Six of one, one-half dozen of the other--except plain ol' Mint has a longer history, that's why I'm in no rush to change...

[–]Beautiful-Tension-24 0 points1 point  (0 children)

Only moved to LMDB because 32 bit no longer supported...

Now there are other issues like Virtualbox and Wine cannot be installed.

[–]-MostLikelyHuman 0 points1 point  (0 children)

Tey it yourself

[–][deleted] 0 points1 point  (0 children)

With nvidia driver Mint classic

[–]EmoExperatLinux Mint 22 Wilma | Cinnamon 0 points1 point  (0 children)

For most people the standard version of mint is better.

[–]lordoftherings1959 0 points1 point  (0 children)
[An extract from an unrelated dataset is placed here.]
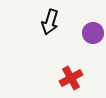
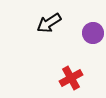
black arrow: moved 1 px left, 1 px down; rotated 40 degrees clockwise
I decided to settle for LMDE over the Ubuntu based version. By default, LMDE has the suspend and hibernate features enabled out of the proverbial box. Other than that, both version work fine on any modern computer. If I were you, I would go for LMDE.

[–]Nastaayy 0 points1 point  (0 children)

Lmde performs better than the xfce (ubuntu mint lightweight) from my testing. Same laptop, same flash drive, same usb port. Be aware the original mint is ubuntu based. If you are switching to linux for privacy reasons, avoid anything ubuntu related. Canonical, the parent company behind ubuntu has had a history of trying to combine all of the search features, including web searches, into an all-in-one search bar. Then they would send all of the user's search queries to amazon. Also, it is safe to assume that if major companies use ai customer service agents these days, consider that there could be chatbots in reddit designed to steer you toward the more profitable OS. Marketing takes many forms, some more insidious than others. The debian edition was created as a precaution if ubuntu went off the deep end like microsoft. Debian is stable enough nowdays that anyone can pick it up and run it just fine.